Task description
Return every line of the data below word for word, without changing anything.

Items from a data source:
** START **

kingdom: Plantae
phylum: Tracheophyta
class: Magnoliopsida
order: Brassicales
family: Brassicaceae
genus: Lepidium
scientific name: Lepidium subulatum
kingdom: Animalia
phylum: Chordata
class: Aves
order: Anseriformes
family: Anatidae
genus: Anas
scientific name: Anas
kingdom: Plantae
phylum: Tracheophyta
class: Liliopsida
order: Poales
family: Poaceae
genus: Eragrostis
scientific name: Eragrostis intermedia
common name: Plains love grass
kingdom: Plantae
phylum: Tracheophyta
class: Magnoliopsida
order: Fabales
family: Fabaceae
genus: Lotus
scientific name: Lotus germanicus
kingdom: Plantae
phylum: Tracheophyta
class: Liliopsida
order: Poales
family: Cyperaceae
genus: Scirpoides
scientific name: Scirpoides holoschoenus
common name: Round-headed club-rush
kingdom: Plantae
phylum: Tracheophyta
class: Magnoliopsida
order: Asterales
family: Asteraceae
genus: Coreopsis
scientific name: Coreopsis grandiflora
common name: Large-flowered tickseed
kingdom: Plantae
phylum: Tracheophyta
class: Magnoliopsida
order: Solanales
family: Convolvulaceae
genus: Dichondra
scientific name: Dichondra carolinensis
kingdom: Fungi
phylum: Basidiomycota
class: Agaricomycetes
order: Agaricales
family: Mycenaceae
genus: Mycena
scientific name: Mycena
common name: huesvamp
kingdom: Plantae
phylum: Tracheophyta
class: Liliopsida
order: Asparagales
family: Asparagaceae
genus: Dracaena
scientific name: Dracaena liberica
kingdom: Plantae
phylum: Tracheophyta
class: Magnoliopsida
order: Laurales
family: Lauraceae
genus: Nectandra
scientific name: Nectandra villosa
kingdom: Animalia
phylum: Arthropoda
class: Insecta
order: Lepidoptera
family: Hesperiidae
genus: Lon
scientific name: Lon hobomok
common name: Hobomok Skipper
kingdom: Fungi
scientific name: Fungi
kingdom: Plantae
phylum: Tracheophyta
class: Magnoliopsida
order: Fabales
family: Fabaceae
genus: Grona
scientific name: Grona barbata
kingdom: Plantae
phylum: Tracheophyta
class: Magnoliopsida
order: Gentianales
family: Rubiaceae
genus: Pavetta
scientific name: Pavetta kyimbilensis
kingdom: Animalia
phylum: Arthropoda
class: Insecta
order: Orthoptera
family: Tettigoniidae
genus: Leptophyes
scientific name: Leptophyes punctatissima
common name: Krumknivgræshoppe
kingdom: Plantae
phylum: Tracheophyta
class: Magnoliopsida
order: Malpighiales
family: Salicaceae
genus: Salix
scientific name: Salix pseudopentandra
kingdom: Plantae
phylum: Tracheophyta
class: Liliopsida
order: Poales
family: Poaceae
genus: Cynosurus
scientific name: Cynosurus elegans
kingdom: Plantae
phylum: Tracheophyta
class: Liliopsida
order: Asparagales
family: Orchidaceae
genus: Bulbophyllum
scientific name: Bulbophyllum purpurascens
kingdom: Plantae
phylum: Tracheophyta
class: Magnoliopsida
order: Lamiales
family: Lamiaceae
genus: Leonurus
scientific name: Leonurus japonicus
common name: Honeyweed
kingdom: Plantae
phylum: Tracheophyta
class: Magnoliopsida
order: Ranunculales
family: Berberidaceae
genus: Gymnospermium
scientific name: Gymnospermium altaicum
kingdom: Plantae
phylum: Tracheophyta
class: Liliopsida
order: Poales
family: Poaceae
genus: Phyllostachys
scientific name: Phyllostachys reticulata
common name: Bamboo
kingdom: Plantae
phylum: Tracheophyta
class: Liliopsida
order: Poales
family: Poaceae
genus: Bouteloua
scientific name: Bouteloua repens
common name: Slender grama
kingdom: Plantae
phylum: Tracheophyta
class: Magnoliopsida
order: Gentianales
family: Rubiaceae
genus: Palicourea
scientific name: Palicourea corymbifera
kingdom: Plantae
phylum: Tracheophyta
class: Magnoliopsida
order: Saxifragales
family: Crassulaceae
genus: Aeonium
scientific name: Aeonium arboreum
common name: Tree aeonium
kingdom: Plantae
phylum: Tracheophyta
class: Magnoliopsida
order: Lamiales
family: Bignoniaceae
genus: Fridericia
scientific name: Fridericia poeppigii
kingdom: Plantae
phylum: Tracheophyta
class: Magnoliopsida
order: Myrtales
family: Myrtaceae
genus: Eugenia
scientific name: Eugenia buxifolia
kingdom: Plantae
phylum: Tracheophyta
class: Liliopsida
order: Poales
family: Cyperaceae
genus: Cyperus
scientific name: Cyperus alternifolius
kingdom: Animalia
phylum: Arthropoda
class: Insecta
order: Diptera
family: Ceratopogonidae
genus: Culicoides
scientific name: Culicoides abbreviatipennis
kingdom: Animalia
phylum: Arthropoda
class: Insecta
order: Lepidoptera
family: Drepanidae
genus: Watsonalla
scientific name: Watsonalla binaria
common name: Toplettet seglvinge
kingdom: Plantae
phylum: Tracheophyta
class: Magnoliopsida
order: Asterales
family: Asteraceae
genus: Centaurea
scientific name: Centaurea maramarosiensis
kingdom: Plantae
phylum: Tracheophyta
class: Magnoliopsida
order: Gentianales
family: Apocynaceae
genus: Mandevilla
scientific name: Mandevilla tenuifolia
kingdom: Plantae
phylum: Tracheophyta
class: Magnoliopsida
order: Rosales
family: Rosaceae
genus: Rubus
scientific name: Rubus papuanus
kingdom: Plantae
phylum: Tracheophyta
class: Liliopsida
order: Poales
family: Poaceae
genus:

** END **

Exercise response
kingdom: Plantae
phylum: Tracheophyta
class: Magnoliopsida
order: Brassicales
family: Brassicaceae
genus: Lepidium
scientific name: Lepidium subulatum
kingdom: Animalia
phylum: Chordata
class: Aves
order: Anseriformes
family: Anatidae
genus: Anas
scientific name: Anas
kingdom: Plantae
phylum: Tracheophyta
class: Liliopsida
order: Poales
family: Poaceae
genus: Eragrostis
scientific name: Eragrostis intermedia
common name: Plains love grass
kingdom: Plantae
phylum: Tracheophyta
class: Magnoliopsida
order: Fabales
family: Fabaceae
genus: Lotus
scientific name: Lotus germanicus
kingdom: Plantae
phylum: Tracheophyta
class: Liliopsida
order: Poales
family: Cyperaceae
genus: Scirpoides
scientific name: Scirpoides holoschoenus
common name: Round-headed club-rush
kingdom: Plantae
phylum: Tracheophyta
class: Magnoliopsida
order: Asterales
family: Asteraceae
genus: Coreopsis
scientific name: Coreopsis grandiflora
common name: Large-flowered tickseed
kingdom: Plantae
phylum: Tracheophyta
class: Magnoliopsida
order: Solanales
family: Convolvulaceae
genus: Dichondra
scientific name: Dichondra carolinensis
kingdom: Fungi
phylum: Basidiomycota
class: Agaricomycetes
order: Agaricales
family: Mycenaceae
genus: Mycena
scientific name: Mycena
common name: huesvamp
kingdom: Plantae
phylum: Tracheophyta
class: Liliopsida
order: Asparagales
family: Asparagaceae
genus: Dracaena
scientific name: Dracaena liberica
kingdom: Plantae
phylum: Tracheophyta
class: Magnoliopsida
order: Laurales
family: Lauraceae
genus: Nectandra
scientific name: Nectandra villosa
kingdom: Animalia
phylum: Arthropoda
class: Insecta
order: Lepidoptera
family: Hesperiidae
genus: Lon
scientific name: Lon hobomok
common name: Hobomok Skipper
kingdom: Fungi
scientific name: Fungi
kingdom: Plantae
phylum: Tracheophyta
class: Magnoliopsida
order: Fabales
family: Fabaceae
genus: Grona
scientific name: Grona barbata
kingdom: Plantae
phylum: Tracheophyta
class: Magnoliopsida
order: Gentianales
family: Rubiaceae
genus: Pavetta
scientific name: Pavetta kyimbilensis
kingdom: Animalia
phylum: Arthropoda
class: Insecta
order: Orthoptera
family: Tettigoniidae
genus: Leptophyes
scientific name: Leptophyes punctatissima
common name: Krumknivgræshoppe
kingdom: Plantae
phylum: Tracheophyta
class: Magnoliopsida
order: Malpighiales
family: Salicaceae
genus: Salix
scientific name: Salix pseudopentandra
kingdom: Plantae
phylum: Tracheophyta
class: Liliopsida
order: Poales
family: Poaceae
genus: Cynosurus
scientific name: Cynosurus elegans
kingdom: Plantae
phylum: Tracheophyta
class: Liliopsida
order: Asparagales
family: Orchidaceae
genus: Bulbophyllum
scientific name: Bulbophyllum purpurascens
kingdom: Plantae
phylum: Tracheophyta
class: Magnoliopsida
order: Lamiales
family: Lamiaceae
genus: Leonurus
scientific name: Leonurus japonicus
common name: Honeyweed
kingdom: Plantae
phylum: Tracheophyta
class: Magnoliopsida
order: Ranunculales
family: Berberidaceae
genus: Gymnospermium
scientific name: Gymnospermium altaicum
kingdom: Plantae
phylum: Tracheophyta
class: Liliopsida
order: Poales
family: Poaceae
genus: Phyllostachys
scientific name: Phyllostachys reticulata
common name: Bamboo
kingdom: Plantae
phylum: Tracheophyta
class: Liliopsida
order: Poales
family: Poaceae
genus: Bouteloua
scientific name: Bouteloua repens
common name: Slender grama
kingdom: Plantae
phylum: Tracheophyta
class: Magnoliopsida
order: Gentianales
family: Rubiaceae
genus: Palicourea
scientific name: Palicourea corymbifera
kingdom: Plantae
phylum: Tracheophyta
class: Magnoliopsida
order: Saxifragales
family: Crassulaceae
genus: Aeonium
scientific name: Aeonium arboreum
common name: Tree aeonium
kingdom: Plantae
phylum: Tracheophyta
class: Magnoliopsida
order: Lamiales
family: Bignoniaceae
genus: Fridericia
scientific name: Fridericia poeppigii
kingdom: Plantae
phylum: Tracheophyta
class: Magnoliopsida
order: Myrtales
family: Myrtaceae
genus: Eugenia
scientific name: Eugenia buxifolia
kingdom: Plantae
phylum: Tracheophyta
class: Liliopsida
order: Poales
family: Cyperaceae
genus: Cyperus
scientific name: Cyperus alternifolius
kingdom: Animalia
phylum: Arthropoda
class: Insecta
order: Diptera
family: Ceratopogonidae
genus: Culicoides
scientific name: Culicoides abbreviatipennis
kingdom: Animalia
phylum: Arthropoda
class: Insecta
order: Lepidoptera
family: Drepanidae
genus: Watsonalla
scientific name: Watsonalla binaria
common name: Toplettet seglvinge
kingdom: Plantae
phylum: Tracheophyta
class: Magnoliopsida
order: Asterales
family: Asteraceae
genus: Centaurea
scientific name: Centaurea maramarosiensis
kingdom: Plantae
phylum: Tracheophyta
class: Magnoliopsida
order: Gentianales
family: Apocynaceae
genus: Mandevilla
scientific name: Mandevilla tenuifolia
kingdom: Plantae
phylum: Tracheophyta
class: Magnoliopsida
order: Rosales
family: Rosaceae
genus: Rubus
scientific name: Rubus papuanus
kingdom: Plantae
phylum: Tracheophyta
class: Liliopsida
order: Poales
family: Poaceae
genus:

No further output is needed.